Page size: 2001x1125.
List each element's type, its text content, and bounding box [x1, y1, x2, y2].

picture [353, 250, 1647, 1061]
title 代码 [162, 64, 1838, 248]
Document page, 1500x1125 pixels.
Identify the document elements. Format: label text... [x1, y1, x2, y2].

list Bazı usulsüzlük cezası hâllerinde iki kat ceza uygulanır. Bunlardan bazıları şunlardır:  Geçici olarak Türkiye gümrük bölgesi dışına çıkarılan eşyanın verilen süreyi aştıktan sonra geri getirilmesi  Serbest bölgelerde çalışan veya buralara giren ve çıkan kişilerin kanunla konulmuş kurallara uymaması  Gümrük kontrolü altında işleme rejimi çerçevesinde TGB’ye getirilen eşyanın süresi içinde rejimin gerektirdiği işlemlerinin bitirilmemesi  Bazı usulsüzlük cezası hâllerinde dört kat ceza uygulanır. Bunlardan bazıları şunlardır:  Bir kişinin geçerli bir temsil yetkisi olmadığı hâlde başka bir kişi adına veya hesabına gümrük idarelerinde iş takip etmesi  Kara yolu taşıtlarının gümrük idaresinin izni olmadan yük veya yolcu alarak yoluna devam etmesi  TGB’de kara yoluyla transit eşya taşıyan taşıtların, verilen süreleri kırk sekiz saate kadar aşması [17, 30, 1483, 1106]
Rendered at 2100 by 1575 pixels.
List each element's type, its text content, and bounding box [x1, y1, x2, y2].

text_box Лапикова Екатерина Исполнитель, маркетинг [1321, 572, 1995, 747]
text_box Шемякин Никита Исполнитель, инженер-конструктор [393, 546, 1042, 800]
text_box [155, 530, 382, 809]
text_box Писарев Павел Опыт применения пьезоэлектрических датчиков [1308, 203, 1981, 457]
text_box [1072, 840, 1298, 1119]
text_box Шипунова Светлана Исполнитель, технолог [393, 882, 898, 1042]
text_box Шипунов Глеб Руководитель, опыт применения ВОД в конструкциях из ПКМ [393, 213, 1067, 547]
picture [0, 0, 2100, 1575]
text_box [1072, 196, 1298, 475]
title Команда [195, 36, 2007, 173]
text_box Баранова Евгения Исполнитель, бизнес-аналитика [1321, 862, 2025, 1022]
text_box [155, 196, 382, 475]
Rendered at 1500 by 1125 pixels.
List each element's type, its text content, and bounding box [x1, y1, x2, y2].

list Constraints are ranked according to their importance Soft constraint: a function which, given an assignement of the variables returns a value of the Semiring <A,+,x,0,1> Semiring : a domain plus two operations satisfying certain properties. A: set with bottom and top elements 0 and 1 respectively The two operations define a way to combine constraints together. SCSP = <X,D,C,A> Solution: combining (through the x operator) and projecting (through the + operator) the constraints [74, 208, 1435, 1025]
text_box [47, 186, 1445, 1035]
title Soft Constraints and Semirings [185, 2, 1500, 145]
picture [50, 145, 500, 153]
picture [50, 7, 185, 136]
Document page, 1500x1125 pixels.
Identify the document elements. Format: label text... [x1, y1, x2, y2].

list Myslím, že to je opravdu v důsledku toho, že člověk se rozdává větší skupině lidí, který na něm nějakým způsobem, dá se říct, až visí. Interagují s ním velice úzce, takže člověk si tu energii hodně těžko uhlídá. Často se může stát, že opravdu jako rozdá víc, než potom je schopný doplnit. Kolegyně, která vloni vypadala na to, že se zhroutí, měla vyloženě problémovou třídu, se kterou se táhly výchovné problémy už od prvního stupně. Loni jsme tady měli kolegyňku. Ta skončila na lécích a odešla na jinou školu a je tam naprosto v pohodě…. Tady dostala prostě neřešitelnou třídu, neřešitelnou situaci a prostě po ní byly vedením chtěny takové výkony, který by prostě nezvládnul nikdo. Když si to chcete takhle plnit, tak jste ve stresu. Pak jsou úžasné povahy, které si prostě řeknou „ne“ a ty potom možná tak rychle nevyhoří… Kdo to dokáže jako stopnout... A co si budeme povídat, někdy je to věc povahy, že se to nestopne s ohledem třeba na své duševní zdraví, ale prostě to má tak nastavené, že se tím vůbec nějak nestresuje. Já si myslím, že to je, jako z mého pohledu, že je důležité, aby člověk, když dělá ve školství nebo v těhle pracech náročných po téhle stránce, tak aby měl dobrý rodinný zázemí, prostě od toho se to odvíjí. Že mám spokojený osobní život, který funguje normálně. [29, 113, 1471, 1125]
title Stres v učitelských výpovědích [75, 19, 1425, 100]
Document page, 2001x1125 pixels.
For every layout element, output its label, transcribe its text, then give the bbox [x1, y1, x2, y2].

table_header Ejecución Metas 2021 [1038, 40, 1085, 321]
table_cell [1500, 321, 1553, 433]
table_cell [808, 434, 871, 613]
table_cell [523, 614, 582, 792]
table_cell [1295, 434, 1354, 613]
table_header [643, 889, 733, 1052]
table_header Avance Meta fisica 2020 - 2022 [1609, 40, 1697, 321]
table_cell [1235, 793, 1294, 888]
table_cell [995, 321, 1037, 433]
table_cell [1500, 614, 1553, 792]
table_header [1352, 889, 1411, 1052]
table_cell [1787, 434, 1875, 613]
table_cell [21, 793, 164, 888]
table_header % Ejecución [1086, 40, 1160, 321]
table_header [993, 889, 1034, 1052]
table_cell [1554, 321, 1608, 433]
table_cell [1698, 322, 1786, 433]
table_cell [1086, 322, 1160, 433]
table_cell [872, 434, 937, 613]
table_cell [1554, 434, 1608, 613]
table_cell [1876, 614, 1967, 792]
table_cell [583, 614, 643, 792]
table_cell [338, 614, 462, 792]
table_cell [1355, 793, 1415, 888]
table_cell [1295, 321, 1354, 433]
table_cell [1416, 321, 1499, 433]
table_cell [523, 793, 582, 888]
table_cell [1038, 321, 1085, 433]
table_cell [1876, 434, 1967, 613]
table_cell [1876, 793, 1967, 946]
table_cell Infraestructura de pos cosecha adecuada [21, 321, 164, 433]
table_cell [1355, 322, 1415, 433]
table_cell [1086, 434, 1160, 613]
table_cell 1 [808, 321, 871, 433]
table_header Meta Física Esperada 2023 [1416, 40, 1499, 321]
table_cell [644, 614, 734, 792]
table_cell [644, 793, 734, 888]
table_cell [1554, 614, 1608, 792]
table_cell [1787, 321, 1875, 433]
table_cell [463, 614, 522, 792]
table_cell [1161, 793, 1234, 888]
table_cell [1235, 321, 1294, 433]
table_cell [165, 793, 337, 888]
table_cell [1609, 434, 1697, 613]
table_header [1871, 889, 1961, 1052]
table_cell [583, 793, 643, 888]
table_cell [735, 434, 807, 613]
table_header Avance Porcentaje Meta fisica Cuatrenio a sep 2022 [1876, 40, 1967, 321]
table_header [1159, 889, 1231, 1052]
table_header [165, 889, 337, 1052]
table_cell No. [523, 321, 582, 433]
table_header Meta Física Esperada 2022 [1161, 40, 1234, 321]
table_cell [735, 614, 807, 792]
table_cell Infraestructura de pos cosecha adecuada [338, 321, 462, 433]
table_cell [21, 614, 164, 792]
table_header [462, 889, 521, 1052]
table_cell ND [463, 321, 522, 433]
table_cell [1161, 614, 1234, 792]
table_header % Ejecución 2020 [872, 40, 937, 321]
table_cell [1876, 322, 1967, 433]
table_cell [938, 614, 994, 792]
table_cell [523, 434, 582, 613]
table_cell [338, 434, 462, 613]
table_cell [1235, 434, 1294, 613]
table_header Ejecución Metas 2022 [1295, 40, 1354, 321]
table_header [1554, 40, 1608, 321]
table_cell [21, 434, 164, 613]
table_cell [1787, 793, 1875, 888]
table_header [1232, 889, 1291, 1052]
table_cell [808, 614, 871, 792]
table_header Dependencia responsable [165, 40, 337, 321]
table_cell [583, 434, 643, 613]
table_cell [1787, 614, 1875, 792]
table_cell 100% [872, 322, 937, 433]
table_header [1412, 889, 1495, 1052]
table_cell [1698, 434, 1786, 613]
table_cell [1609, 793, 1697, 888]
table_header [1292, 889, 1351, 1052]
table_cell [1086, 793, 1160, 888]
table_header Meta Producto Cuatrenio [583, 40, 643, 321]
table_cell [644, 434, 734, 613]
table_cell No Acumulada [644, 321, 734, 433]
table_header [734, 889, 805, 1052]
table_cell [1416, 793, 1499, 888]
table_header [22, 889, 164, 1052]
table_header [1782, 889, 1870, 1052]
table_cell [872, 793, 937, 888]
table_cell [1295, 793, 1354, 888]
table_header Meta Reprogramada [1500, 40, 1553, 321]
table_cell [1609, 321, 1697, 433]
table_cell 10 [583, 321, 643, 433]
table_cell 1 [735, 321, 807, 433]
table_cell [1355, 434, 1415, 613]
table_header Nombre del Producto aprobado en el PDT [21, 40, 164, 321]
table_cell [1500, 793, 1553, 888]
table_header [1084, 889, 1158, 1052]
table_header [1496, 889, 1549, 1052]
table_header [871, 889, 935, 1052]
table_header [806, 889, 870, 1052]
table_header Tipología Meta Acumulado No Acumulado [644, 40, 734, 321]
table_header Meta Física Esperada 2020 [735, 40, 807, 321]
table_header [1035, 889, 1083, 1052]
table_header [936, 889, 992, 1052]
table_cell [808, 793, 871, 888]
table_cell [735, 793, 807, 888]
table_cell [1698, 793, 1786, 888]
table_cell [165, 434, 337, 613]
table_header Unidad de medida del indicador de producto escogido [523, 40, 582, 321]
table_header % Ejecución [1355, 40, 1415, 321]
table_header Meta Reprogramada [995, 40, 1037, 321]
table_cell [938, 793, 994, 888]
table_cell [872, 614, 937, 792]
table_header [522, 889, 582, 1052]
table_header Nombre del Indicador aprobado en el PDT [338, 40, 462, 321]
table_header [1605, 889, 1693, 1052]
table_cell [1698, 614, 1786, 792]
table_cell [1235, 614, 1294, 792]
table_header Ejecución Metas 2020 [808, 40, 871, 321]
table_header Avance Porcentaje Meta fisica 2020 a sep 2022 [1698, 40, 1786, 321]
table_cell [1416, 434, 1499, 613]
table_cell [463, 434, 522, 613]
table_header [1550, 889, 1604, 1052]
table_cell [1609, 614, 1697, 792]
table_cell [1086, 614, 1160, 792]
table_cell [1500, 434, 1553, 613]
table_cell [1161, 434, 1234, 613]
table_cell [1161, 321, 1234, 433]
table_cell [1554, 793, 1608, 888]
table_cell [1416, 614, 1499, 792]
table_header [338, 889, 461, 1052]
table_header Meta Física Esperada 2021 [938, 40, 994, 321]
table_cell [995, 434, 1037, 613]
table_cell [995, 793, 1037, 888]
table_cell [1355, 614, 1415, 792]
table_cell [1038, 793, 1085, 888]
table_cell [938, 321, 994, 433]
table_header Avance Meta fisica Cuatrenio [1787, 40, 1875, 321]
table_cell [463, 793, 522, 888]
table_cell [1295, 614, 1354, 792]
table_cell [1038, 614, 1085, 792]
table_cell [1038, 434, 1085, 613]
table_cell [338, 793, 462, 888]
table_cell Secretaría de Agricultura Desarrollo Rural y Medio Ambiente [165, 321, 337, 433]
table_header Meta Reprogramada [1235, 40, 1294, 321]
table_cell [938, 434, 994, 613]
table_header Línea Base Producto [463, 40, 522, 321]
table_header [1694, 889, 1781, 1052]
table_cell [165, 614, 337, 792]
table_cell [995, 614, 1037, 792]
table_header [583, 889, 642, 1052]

──────────

◆ Job item ◆
In the entries above, find every line holding the word "Rendered" and copy it out.

◆ Solution to the exercise ◆
Rendered at 2100 by 1575 pixels.
Rendered at 1500 by 1125 pixels.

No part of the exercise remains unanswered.